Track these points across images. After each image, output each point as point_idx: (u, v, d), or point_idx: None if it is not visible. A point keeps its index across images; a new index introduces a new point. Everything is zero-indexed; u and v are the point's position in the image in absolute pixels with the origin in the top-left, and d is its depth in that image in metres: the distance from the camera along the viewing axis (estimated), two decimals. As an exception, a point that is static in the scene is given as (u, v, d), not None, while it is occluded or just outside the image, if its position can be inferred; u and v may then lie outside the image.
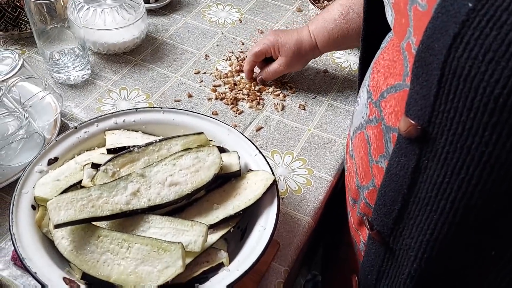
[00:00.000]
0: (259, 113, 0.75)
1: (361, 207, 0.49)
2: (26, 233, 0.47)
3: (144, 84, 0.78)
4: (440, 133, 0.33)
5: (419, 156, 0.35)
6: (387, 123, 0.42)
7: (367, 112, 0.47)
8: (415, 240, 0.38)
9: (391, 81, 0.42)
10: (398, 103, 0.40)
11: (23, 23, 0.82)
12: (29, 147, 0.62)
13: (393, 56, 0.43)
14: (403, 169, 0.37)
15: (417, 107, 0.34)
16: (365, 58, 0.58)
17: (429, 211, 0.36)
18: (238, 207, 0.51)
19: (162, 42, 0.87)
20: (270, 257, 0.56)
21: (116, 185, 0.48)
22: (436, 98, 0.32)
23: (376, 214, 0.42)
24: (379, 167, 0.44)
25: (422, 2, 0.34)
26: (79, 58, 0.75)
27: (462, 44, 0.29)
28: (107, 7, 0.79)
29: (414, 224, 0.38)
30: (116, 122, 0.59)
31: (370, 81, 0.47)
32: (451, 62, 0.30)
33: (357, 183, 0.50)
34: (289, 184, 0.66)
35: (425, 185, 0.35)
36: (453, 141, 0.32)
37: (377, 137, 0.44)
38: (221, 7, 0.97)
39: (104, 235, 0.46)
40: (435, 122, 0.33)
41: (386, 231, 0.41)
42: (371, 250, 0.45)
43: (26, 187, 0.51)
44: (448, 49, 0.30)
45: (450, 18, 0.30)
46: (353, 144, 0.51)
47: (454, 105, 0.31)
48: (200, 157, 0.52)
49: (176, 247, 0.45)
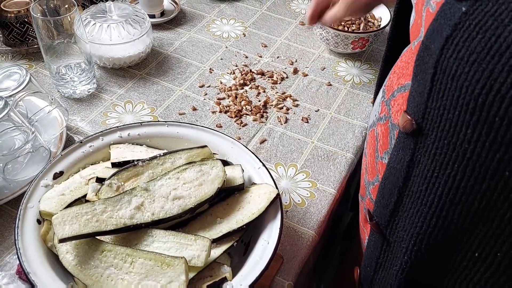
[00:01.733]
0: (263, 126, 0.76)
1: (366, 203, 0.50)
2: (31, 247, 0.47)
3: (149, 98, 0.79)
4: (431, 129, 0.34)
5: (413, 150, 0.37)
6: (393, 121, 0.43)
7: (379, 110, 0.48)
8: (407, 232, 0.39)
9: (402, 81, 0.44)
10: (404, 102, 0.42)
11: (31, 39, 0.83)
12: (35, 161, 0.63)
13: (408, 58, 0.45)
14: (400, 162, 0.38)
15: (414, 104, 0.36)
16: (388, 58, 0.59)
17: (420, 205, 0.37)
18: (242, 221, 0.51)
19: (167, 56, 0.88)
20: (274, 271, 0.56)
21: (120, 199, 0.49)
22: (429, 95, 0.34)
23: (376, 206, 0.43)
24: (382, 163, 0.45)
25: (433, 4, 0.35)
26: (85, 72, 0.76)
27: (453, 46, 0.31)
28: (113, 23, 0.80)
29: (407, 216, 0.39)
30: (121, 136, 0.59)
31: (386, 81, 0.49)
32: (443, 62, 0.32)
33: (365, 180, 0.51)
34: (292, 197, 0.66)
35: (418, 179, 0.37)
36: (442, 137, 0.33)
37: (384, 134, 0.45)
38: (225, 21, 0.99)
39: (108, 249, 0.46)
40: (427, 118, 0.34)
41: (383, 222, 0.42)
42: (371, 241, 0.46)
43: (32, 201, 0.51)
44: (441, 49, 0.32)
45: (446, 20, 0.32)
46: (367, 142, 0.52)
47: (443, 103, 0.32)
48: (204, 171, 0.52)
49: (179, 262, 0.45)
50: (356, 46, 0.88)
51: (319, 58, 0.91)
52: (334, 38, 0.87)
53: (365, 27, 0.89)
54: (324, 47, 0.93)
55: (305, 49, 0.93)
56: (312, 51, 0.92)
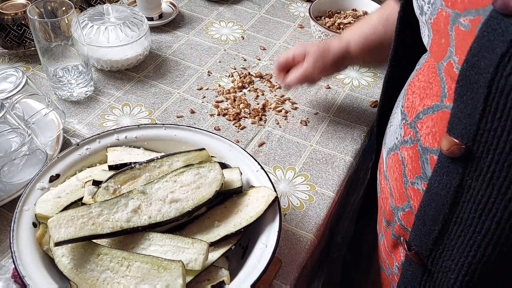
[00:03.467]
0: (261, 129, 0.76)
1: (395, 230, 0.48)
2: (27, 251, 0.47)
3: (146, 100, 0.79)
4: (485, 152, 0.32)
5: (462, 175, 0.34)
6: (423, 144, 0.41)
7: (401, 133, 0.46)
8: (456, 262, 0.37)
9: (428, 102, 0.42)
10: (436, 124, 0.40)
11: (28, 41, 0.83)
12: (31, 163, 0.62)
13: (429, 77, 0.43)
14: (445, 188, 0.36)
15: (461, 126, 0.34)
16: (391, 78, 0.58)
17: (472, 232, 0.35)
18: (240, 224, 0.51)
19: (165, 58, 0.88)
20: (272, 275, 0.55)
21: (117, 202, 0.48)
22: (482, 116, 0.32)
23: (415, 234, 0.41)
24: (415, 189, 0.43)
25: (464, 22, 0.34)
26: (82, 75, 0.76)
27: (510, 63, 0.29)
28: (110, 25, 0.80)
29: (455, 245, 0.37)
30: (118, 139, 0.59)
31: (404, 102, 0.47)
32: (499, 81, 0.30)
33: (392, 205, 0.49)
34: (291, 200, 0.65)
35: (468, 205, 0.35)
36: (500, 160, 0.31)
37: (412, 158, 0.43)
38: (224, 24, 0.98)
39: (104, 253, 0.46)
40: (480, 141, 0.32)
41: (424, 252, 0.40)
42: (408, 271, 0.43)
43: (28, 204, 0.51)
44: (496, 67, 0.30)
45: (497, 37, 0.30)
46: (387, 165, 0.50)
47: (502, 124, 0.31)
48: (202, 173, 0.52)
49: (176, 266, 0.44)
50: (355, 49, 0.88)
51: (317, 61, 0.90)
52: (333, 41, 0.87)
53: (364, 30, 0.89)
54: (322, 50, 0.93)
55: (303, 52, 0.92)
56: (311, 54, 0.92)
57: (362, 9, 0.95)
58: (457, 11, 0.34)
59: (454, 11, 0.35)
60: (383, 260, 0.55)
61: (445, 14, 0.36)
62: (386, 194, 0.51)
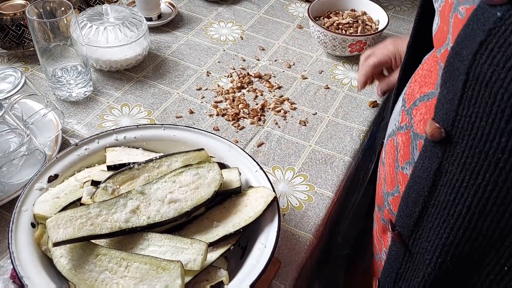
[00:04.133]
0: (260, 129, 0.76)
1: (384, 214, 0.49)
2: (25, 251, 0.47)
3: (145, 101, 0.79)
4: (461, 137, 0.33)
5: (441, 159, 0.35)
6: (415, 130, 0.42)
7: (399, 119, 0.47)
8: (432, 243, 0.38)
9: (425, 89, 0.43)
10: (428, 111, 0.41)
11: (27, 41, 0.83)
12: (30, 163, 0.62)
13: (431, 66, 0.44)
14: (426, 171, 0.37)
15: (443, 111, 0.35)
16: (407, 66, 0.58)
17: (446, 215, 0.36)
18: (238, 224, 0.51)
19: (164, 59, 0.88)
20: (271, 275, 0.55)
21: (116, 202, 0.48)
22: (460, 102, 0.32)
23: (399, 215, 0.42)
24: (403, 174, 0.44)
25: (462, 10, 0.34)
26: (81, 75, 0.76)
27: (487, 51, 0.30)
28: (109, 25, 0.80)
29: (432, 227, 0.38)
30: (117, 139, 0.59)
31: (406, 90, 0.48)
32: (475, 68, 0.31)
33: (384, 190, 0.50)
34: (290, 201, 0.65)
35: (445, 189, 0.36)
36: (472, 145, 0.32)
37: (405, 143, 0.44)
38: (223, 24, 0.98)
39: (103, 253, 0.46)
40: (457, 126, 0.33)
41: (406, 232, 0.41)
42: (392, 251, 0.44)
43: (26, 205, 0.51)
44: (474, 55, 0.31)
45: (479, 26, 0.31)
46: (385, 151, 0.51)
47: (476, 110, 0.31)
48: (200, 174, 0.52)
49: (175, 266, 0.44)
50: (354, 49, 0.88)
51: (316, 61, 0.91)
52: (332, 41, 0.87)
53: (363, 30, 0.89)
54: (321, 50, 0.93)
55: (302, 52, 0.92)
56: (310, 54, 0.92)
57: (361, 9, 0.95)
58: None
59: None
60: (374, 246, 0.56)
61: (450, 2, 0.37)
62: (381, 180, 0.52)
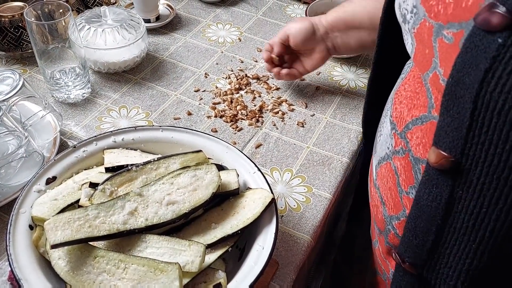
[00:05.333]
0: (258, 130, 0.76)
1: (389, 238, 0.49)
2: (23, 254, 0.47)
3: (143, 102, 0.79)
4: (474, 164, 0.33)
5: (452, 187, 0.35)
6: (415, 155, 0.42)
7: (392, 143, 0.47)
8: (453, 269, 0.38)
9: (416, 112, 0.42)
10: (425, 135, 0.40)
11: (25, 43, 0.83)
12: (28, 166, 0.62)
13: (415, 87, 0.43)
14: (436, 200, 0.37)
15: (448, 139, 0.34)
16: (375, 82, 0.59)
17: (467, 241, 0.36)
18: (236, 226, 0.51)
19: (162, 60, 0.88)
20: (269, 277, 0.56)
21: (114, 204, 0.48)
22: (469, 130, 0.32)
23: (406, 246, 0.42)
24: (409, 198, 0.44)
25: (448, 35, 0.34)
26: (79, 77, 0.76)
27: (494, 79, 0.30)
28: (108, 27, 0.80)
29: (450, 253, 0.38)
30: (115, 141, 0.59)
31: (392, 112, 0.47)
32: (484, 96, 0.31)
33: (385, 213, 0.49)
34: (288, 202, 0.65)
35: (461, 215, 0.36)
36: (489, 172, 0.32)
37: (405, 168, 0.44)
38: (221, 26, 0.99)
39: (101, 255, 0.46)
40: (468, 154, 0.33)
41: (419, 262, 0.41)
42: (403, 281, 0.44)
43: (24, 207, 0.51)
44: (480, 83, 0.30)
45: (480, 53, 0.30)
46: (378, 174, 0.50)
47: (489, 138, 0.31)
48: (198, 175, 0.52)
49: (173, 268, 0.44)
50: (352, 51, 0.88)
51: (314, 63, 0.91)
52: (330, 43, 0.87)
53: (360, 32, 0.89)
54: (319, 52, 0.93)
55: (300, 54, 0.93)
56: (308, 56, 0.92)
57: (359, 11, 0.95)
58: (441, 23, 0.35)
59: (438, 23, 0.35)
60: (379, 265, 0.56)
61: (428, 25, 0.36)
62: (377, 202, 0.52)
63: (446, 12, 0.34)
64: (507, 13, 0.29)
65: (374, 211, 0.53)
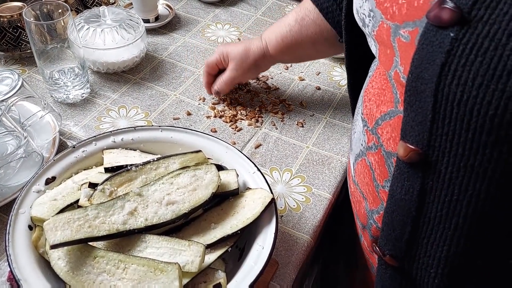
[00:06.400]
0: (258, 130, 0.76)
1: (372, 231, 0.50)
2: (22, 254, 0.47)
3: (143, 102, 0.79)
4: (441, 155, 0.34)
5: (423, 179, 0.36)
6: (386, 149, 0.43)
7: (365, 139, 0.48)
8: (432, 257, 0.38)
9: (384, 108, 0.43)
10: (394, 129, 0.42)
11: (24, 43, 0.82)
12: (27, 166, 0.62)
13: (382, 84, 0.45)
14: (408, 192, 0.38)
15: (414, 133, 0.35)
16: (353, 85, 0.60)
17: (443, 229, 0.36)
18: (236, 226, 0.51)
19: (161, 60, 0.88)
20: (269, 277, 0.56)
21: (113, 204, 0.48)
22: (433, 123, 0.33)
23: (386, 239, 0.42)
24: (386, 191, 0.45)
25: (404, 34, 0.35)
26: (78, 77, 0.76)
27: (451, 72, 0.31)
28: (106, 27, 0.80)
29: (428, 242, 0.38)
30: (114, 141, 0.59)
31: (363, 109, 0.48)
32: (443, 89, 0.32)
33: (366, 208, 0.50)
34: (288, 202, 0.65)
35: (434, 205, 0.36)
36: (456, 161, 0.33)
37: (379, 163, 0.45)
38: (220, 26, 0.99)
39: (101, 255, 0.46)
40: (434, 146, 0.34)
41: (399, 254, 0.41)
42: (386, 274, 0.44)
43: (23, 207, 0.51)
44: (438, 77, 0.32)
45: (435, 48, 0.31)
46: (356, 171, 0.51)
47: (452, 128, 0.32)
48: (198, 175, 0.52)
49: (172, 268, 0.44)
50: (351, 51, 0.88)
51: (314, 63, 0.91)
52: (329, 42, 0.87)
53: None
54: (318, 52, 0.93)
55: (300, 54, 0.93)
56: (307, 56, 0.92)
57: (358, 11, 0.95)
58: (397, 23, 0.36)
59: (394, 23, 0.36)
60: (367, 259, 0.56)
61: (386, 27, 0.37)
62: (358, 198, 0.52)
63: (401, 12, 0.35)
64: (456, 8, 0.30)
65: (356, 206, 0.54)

* * * * * * *

▸ **REQUIRED WORK**: Among the records above, extract exactly the lines from the line with "50: (356, 46, 0.88)" to the line with "56: (312, 51, 0.92)", both lines included, and leave out the rest.

▸ **SOLUTION TO THIS EXERCISE**:
50: (356, 46, 0.88)
51: (319, 58, 0.91)
52: (334, 38, 0.87)
53: (365, 27, 0.89)
54: (324, 47, 0.93)
55: (305, 49, 0.93)
56: (312, 51, 0.92)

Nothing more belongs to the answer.